When seeking an offer, don't apply for several cards at the same time, though: "That's going to run up a bunch of inquiries on your credit report and drag down your score and make you look risky," he says. "That is kind of an unfortunate part of the application process."
Many balance transfer credit cards offer introductory periods where you could pay as little as 0% interest for a set amount of time. The minimized interest period typically runs from 12 to 20 months. "The minimum payment math is staggering," says Rossman. "It can be a really tremendous savings, because the average credit card charges 16%."
As of January 2021, the average credit card debt for Americans was $5,315. If you are carrying that balance on a card with 16% interest, and you put $100 toward the balance each month, it could take you almost eight years to eliminate the balance, and you'll pay roughly $4,000 in interest.

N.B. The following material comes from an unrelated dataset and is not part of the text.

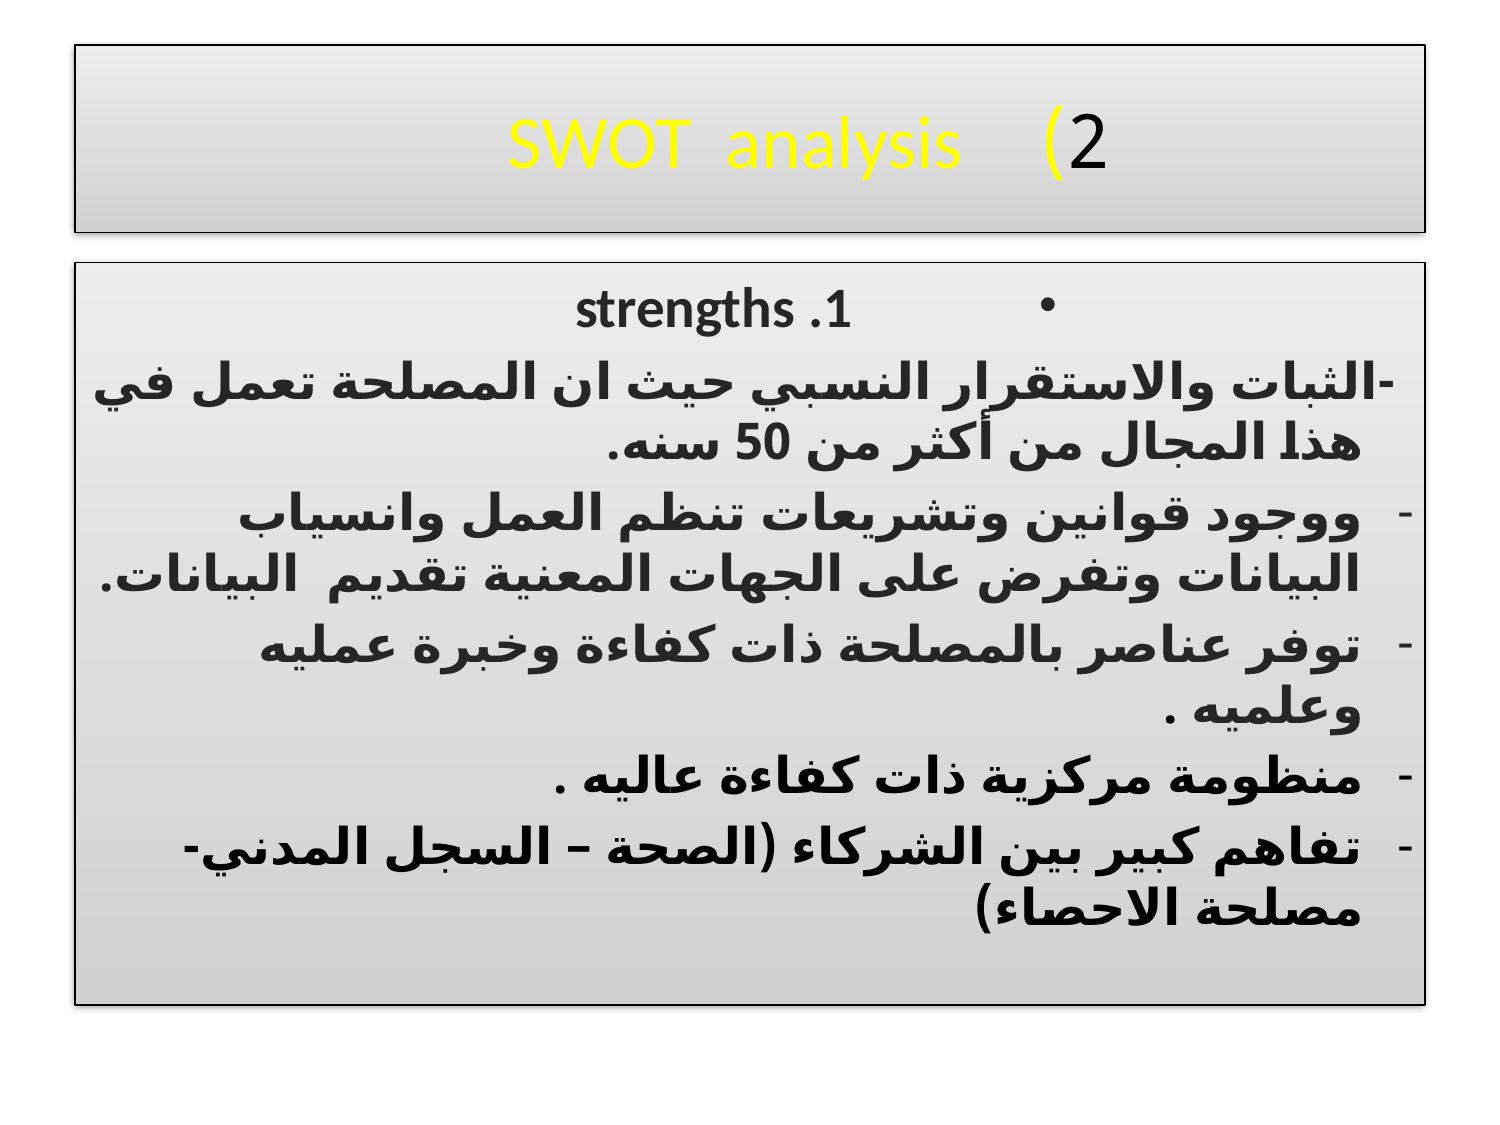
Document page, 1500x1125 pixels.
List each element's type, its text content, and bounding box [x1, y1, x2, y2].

list strengths .1 -الثبات والاستقرار النسبي حيث ان المصلحة تعمل في هذا المجال من أكثر من 50 سنه. ووجود قوانين وتشريعات تنظم العمل وانسياب البيانات وتفرض على الجهات المعنية تقديم البيانات. توفر عناصر بالمصلحة ذات كفاءة وخبرة عمليه وعلميه . منظومة مركزية ذات كفاءة عاليه . تفاهم كبير بين الشركاء (الصحة – السجل المدني- مصلحة الاحصاء) [74, 262, 1426, 1006]
title 2) SWOT analysis [74, 44, 1426, 233]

If you have a 0% credit card, you can put the money you wouldn't spend on interest in your emergency fund instead or invest it.
A 0% balance transfer card can often include the chance to pay 0% interest on your purchases during that 12 to 20 month period. But if you're trying to be more mindful with your spending, that is also something to watch out for.
"Many of the balance transfer cards also come with the zero APR for purchases, so a lot of people find themselves in more debt than in the beginning, because you're continuing to purchase new items," says Kim Hardy, CPA/CFF, member of the American Institute of CPAs' Financial Literacy Commission.
When you look through the fine print, determine if the card has an annual fee or if there is a balance transfer fee. A typical balance transfer fee runs about 3% to 5% of the amount of credit card debt that is being moved onto the card.
"Find out the interest rate, and find out how long you have that interest rate, and look at the balance transfer fee," says Hardy. "And do the math on your current interest rate, and compare that to the balance transfer fee to see what you're really saving."
Once you're approved, you'll find out what your interest rate will be after the introductory period. It could be higher than the rate you're paying on your current card, which might affect whether you want to get it. Also make note of when the regular interest rate starts, since this might affect which card you use and how you spend.
One straightforward way to improve your credit score is to lower your credit utilization ratio, says Rossman, or look into alternative scoring systems like Experian Boost, which can raise your credit score by about 12 points.
"You can sign up for a free program, no risk, you give them some information, and they can look for on-time cellphone, utility, and Netflix payments," he says. "And if that plays out in your favor, that could be enough to tip the balance or at least move you into a more creditworthy tier. So that would be a good thing to consider."
However, the system only works if a lender is checking Experian, not if they're using another credit bureau like Equifax or TransUnion. You can take some of the guesswork out of the equation by calling customer service to find out which credit bureau the lender will check, Rossman says.
Whenever you're taking on or transferring debt, it's smart to have a plan for paying it off. "Balance transfer cards are great opportunities, but if it's for a year or 15 months you should try to have a goal to pay off that debt within that time," Hardy says. "If you can't pay it off within that time, definitely make sure that the interest rate after that introductory period is still saving you money compared to your current interest rate."
She adds, "The biggest thing is having a plan and making sure you can pay off the debt within a certain amount of time so that the balance transfer is actually beneficial."